**What is asked:** Arrange all the lines below as a Markdown table with two columns: Row for the row number and Text for the line. Omit blank lines, and leave the pictures out.

── Recorded data

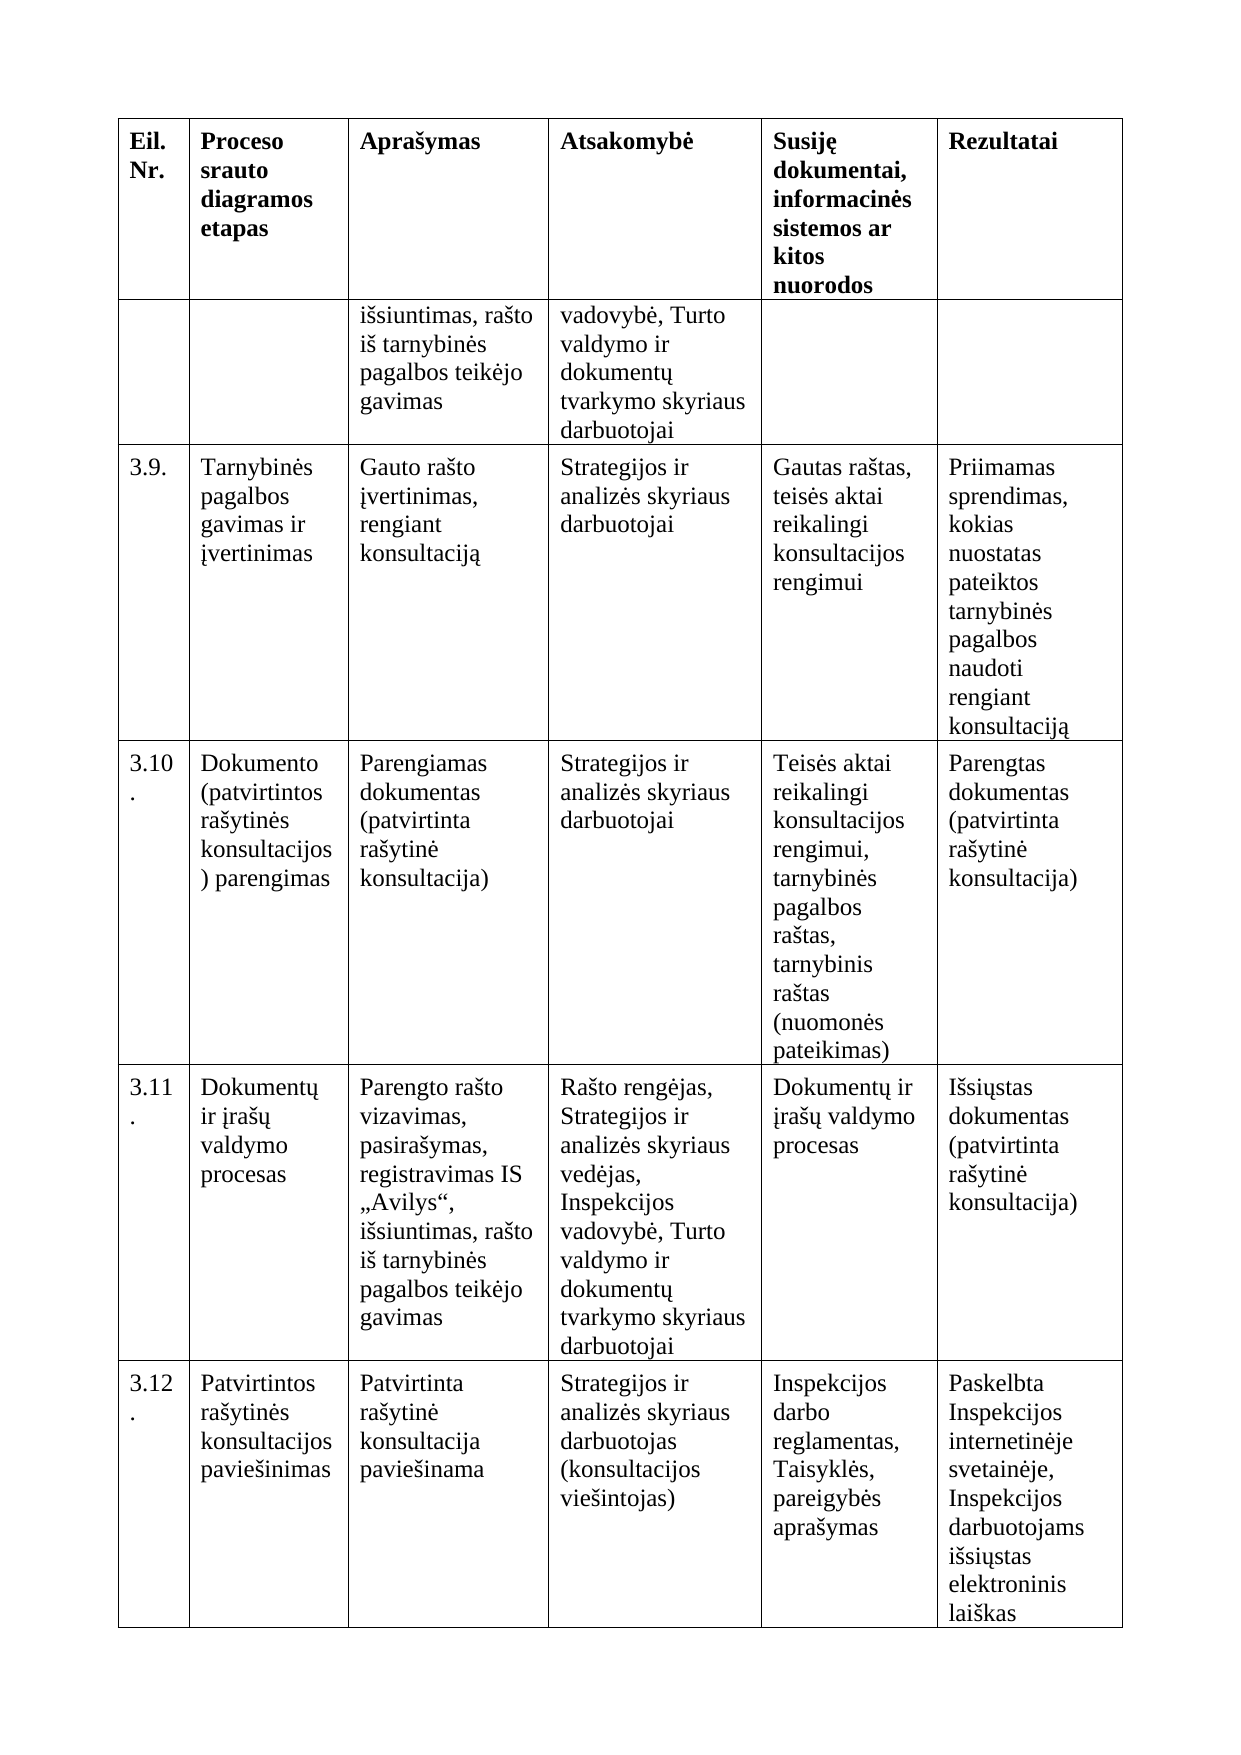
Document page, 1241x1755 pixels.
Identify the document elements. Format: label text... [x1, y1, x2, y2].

table_cell [190, 300, 348, 444]
table_cell [938, 300, 1122, 444]
table_cell Patvirtinta rašytinė konsultacija paviešinama [349, 1361, 548, 1627]
table_cell Teisės aktai reikalingi konsultacijos rengimui, tarnybinės pagalbos raštas, tarnybinis raštas (nuomonės pateikimas) [762, 741, 937, 1064]
table_cell Dokumentų ir įrašų valdymo procesas [190, 1065, 348, 1360]
table_cell Dokumento (patvirtintos rašytinės konsultacijos) parengimas [190, 741, 348, 1064]
table_cell [119, 300, 189, 444]
table_header Susiję dokumentai, informacinės sistemos ar kitos nuorodos [762, 119, 937, 299]
table_cell Tarnybinės pagalbos gavimas ir įvertinimas [190, 445, 348, 739]
table_header Atsakomybė [549, 119, 761, 299]
table_cell išsiuntimas, rašto iš tarnybinės pagalbos teikėjo gavimas [349, 300, 548, 444]
table_cell Strategijos ir analizės skyriaus darbuotojai [549, 741, 761, 1064]
table_cell Dokumentų ir įrašų valdymo procesas [762, 1065, 937, 1360]
table_header Rezultatai [938, 119, 1122, 299]
table_cell Paskelbta Inspekcijos internetinėje svetainėje, Inspekcijos darbuotojams išsiųstas elektroninis laiškas [938, 1361, 1122, 1627]
table_cell 3.10. [119, 741, 189, 1064]
table_cell 3.11. [119, 1065, 189, 1360]
table_cell Gauto rašto įvertinimas, rengiant konsultaciją [349, 445, 548, 739]
table_cell Strategijos ir analizės skyriaus darbuotojai [549, 445, 761, 739]
table_header Proceso srauto diagramos etapas [190, 119, 348, 299]
table_cell Išsiųstas dokumentas (patvirtinta rašytinė konsultacija) [938, 1065, 1122, 1360]
table_cell 3.12. [119, 1361, 189, 1627]
table_header Eil. Nr. [119, 119, 189, 299]
table_cell Parengtas dokumentas (patvirtinta rašytinė konsultacija) [938, 741, 1122, 1064]
table_cell Rašto rengėjas, Strategijos ir analizės skyriaus vedėjas, Inspekcijos vadovybė, Turto valdymo ir dokumentų tvarkymo skyriaus darbuotojai [549, 1065, 761, 1360]
table_header Aprašymas [349, 119, 548, 299]
table_cell Priimamas sprendimas, kokias nuostatas pateiktos tarnybinės pagalbos naudoti rengiant konsultaciją [938, 445, 1122, 739]
table_cell Strategijos ir analizės skyriaus darbuotojas (konsultacijos viešintojas) [549, 1361, 761, 1627]
table_cell Inspekcijos darbo reglamentas, Taisyklės, pareigybės aprašymas [762, 1361, 937, 1627]
table_cell vadovybė, Turto valdymo ir dokumentų tvarkymo skyriaus darbuotojai [549, 300, 761, 444]
table_cell 3.9. [119, 445, 189, 739]
table_cell Gautas raštas, teisės aktai reikalingi konsultacijos rengimui [762, 445, 937, 739]
table_cell Parengto rašto vizavimas, pasirašymas, registravimas IS „Avilys“, išsiuntimas, rašto iš tarnybinės pagalbos teikėjo gavimas [349, 1065, 548, 1360]
table_cell Parengiamas dokumentas (patvirtinta rašytinė konsultacija) [349, 741, 548, 1064]
table_cell Patvirtintos rašytinės konsultacijos paviešinimas [190, 1361, 348, 1627]
table_cell [762, 300, 937, 444]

────

**The completed task:**
| Row | Text |
|---|---|
| 1 | Document page, 1241x1755 pixels. |
| 2 | Identify the document elements. Format: label text... [x1, y1, x2, y2]. |
| 3 | table_cell [190, 300, 348, 444] |
| 4 | table_cell [938, 300, 1122, 444] |
| 5 | table_cell Patvirtinta rašytinė konsultacija paviešinama [349, 1361, 548, 1627] |
| 6 | table_cell Teisės aktai reikalingi konsultacijos rengimui, tarnybinės pagalbos raštas, tarnybinis raštas (nuomonės pateikimas) [762, 741, 937, 1064] |
| 7 | table_cell Dokumentų ir įrašų valdymo procesas [190, 1065, 348, 1360] |
| 8 | table_cell Dokumento (patvirtintos rašytinės konsultacijos) parengimas [190, 741, 348, 1064] |
| 9 | table_cell [119, 300, 189, 444] |
| 10 | table_header Susiję dokumentai, informacinės sistemos ar kitos nuorodos [762, 119, 937, 299] |
| 11 | table_cell Tarnybinės pagalbos gavimas ir įvertinimas [190, 445, 348, 739] |
| 12 | table_header Atsakomybė [549, 119, 761, 299] |
| 13 | table_cell išsiuntimas, rašto iš tarnybinės pagalbos teikėjo gavimas [349, 300, 548, 444] |
| 14 | table_cell Strategijos ir analizės skyriaus darbuotojai [549, 741, 761, 1064] |
| 15 | table_cell Dokumentų ir įrašų valdymo procesas [762, 1065, 937, 1360] |
| 16 | table_header Rezultatai [938, 119, 1122, 299] |
| 17 | table_cell Paskelbta Inspekcijos internetinėje svetainėje, Inspekcijos darbuotojams išsiųstas elektroninis laiškas [938, 1361, 1122, 1627] |
| 18 | table_cell 3.10. [119, 741, 189, 1064] |
| 19 | table_cell 3.11. [119, 1065, 189, 1360] |
| 20 | table_cell Gauto rašto įvertinimas, rengiant konsultaciją [349, 445, 548, 739] |
| 21 | table_cell Strategijos ir analizės skyriaus darbuotojai [549, 445, 761, 739] |
| 22 | table_header Proceso srauto diagramos etapas [190, 119, 348, 299] |
| 23 | table_cell Išsiųstas dokumentas (patvirtinta rašytinė konsultacija) [938, 1065, 1122, 1360] |
| 24 | table_cell 3.12. [119, 1361, 189, 1627] |
| 25 | table_header Eil. Nr. [119, 119, 189, 299] |
| 26 | table_cell Parengtas dokumentas (patvirtinta rašytinė konsultacija) [938, 741, 1122, 1064] |
| 27 | table_cell Rašto rengėjas, Strategijos ir analizės skyriaus vedėjas, Inspekcijos vadovybė, Turto valdymo ir dokumentų tvarkymo skyriaus darbuotojai [549, 1065, 761, 1360] |
| 28 | table_header Aprašymas [349, 119, 548, 299] |
| 29 | table_cell Priimamas sprendimas, kokias nuostatas pateiktos tarnybinės pagalbos naudoti rengiant konsultaciją [938, 445, 1122, 739] |
| 30 | table_cell Strategijos ir analizės skyriaus darbuotojas (konsultacijos viešintojas) [549, 1361, 761, 1627] |
| 31 | table_cell Inspekcijos darbo reglamentas, Taisyklės, pareigybės aprašymas [762, 1361, 937, 1627] |
| 32 | table_cell vadovybė, Turto valdymo ir dokumentų tvarkymo skyriaus darbuotojai [549, 300, 761, 444] |
| 33 | table_cell 3.9. [119, 445, 189, 739] |
| 34 | table_cell Gautas raštas, teisės aktai reikalingi konsultacijos rengimui [762, 445, 937, 739] |
| 35 | table_cell Parengto rašto vizavimas, pasirašymas, registravimas IS „Avilys“, išsiuntimas, rašto iš tarnybinės pagalbos teikėjo gavimas [349, 1065, 548, 1360] |
| 36 | table_cell Parengiamas dokumentas (patvirtinta rašytinė konsultacija) [349, 741, 548, 1064] |
| 37 | table_cell Patvirtintos rašytinės konsultacijos paviešinimas [190, 1361, 348, 1627] |
| 38 | table_cell [762, 300, 937, 444] |